Abstracts: July 19th, 2005

This survey from the Chartered Institute of Personnel and Development reveals that sickness continues to hit public sector employers harder than the private services sector. The gap between the number of sick days taken in the two sectors has widened by more than half a day since last year’s survey. Average absence levels in the public sector stand at 10.3 days per employee per year compared to 6.8 days in private services sector. The cost of absence in the public sector is 645 pounds per employee each year, rising to 1060 pounds within the health sector.Stress is one of the leading and growing causes of absence in the public sector with around a half of organisations citing stress as a leading cause of long-term absence for non-manual workers. Meanwhile, more than four in ten public sector organisations say that their stress levels have increased during the past year. Absence levels are highest in local government and the health sector. There are a high proportion of particularly challenging public facing roles in the public sector such as police, healthcare, teaching, and social services which contribute to higher than average levels of absence.

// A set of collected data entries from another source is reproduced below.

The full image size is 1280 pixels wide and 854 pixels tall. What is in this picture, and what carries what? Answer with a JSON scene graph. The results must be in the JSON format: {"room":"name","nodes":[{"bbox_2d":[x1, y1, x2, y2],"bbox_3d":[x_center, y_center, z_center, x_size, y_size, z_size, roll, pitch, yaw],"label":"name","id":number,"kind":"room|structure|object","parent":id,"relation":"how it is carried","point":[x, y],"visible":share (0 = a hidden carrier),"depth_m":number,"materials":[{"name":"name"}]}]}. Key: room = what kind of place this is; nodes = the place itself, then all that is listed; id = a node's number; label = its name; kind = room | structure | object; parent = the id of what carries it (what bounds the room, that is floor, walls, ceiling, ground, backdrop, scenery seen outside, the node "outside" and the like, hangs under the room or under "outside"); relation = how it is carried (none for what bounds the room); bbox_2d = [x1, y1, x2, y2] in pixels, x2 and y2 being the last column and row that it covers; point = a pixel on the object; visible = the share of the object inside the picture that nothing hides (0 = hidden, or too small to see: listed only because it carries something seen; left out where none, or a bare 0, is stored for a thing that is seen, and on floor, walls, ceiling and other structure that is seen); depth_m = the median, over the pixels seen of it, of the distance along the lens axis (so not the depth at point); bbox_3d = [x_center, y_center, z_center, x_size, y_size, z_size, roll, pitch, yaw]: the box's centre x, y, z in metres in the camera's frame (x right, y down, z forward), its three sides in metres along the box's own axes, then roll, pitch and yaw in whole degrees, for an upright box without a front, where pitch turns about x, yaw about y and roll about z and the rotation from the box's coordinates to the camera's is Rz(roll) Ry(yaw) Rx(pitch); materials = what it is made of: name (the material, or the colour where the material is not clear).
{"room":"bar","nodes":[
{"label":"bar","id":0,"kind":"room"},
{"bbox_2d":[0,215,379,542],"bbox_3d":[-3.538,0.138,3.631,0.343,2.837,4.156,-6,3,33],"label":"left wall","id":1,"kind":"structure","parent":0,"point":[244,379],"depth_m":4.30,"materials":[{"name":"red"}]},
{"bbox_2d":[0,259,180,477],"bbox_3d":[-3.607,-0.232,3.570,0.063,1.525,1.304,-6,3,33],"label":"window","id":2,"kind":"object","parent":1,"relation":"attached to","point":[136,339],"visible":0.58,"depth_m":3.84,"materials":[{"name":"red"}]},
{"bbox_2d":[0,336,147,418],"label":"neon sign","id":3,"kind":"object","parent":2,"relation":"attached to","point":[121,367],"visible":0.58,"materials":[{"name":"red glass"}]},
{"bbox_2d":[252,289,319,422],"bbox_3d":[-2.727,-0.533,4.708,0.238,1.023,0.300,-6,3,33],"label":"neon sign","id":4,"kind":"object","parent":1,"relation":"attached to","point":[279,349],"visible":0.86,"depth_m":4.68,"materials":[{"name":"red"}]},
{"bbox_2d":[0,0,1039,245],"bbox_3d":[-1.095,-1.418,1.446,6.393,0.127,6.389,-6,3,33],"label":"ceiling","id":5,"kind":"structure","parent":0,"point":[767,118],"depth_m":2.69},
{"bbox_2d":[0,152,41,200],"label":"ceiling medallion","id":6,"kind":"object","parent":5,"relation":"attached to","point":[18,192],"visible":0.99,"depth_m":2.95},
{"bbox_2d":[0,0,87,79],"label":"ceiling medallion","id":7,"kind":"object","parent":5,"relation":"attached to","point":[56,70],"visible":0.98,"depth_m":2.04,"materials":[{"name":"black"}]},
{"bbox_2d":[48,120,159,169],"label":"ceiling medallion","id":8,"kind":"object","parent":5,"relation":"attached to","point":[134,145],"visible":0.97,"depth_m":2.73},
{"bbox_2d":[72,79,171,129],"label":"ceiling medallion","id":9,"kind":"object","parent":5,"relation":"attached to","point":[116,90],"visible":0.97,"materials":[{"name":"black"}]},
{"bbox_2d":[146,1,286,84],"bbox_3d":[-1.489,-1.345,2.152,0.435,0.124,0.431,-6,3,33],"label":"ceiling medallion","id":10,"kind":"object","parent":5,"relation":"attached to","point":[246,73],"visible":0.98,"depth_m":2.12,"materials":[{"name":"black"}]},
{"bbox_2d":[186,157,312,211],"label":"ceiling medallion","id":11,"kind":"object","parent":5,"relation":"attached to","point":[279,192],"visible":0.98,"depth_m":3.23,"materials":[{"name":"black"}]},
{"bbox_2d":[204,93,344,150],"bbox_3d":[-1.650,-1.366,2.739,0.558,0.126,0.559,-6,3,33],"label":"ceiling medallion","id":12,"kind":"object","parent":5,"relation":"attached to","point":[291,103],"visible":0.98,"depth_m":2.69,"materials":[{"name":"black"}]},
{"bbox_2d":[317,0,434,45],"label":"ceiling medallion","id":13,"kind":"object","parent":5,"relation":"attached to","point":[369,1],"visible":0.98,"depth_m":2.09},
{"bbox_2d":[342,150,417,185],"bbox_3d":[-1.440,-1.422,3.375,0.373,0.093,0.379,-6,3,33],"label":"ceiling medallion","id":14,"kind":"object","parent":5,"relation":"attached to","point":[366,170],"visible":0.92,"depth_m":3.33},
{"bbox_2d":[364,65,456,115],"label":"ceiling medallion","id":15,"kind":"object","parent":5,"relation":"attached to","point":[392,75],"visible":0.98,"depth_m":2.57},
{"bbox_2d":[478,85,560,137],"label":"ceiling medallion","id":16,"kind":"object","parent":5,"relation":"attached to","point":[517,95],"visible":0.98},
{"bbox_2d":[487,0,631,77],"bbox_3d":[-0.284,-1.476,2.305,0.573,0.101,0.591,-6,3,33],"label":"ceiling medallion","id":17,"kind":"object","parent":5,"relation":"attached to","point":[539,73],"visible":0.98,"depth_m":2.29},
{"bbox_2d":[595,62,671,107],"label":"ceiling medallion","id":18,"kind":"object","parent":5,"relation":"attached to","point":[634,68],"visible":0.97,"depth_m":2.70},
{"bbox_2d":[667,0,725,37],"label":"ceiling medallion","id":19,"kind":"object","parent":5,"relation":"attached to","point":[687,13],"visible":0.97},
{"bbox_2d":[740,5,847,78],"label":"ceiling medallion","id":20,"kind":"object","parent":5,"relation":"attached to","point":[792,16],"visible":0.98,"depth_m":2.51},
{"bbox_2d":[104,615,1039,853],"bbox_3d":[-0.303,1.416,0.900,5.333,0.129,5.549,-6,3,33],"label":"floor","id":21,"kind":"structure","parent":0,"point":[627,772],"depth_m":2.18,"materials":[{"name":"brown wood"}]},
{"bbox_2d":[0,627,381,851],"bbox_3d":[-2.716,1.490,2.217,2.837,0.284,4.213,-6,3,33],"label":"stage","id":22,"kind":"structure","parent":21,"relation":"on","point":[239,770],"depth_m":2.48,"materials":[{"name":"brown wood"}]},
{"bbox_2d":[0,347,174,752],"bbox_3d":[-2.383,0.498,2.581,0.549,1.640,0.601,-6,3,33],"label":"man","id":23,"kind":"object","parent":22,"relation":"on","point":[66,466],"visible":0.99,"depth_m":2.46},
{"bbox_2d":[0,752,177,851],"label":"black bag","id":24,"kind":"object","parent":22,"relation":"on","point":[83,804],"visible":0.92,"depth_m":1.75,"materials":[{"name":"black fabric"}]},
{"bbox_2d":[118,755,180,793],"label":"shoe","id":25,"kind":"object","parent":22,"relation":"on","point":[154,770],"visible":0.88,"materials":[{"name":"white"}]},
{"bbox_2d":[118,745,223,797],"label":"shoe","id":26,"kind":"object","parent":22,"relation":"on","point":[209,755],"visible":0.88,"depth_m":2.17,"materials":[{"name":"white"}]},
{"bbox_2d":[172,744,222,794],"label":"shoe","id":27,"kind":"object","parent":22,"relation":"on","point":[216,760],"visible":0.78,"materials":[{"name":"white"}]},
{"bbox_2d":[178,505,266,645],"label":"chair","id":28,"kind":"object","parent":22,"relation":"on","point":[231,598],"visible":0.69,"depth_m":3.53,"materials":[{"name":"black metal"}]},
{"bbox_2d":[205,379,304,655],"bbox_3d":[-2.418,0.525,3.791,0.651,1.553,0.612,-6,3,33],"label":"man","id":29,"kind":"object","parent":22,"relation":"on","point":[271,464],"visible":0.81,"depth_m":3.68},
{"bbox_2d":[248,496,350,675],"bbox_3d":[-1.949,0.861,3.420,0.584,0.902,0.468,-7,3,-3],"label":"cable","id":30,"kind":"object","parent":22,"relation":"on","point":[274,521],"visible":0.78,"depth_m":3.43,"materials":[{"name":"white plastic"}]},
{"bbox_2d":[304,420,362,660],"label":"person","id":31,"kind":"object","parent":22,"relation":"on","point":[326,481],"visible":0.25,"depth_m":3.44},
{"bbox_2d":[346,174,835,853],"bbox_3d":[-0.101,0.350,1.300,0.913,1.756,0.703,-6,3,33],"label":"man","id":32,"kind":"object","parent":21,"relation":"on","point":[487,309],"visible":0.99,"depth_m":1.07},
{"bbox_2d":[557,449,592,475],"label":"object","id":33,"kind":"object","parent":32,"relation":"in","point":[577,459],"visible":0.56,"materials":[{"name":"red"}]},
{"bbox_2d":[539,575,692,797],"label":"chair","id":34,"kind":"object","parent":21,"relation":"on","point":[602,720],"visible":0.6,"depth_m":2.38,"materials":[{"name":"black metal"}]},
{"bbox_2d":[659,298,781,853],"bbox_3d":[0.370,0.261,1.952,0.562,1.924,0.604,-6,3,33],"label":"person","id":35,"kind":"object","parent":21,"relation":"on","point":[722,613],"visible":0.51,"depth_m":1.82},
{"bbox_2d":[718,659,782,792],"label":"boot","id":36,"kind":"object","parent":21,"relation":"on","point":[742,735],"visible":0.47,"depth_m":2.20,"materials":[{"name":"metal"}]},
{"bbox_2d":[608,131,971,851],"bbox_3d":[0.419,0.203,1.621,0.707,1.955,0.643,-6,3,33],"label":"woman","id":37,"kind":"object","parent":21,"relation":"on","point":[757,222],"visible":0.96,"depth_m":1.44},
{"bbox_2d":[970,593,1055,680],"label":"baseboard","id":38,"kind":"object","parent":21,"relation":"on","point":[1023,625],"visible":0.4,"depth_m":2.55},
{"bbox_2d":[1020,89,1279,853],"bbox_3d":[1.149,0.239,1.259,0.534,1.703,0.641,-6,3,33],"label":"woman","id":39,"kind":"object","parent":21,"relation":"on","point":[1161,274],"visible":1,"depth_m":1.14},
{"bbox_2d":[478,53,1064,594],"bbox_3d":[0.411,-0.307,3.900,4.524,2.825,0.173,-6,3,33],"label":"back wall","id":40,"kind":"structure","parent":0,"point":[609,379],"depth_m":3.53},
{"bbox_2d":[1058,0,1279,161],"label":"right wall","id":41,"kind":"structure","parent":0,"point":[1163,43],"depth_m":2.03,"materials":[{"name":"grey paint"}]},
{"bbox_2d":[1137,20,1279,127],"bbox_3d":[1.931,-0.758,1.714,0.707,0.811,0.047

Research shows that change is one of the biggest causes of stress and there has been a tremendous amount of change in the sector with employees working within increasingly target-driven and performance managed environments.

Only a quarter (28%) of public sector organisations take into account attendance records as part of performance measures for individuals’ appraisals compared to almost half (48%) of private sector service organisations. However 40% of respondents believe that including employees’ attendance records among performance measures for individuals’ appraisals has a positive effect on reducing absence levels, with just 12% saying this has no effect.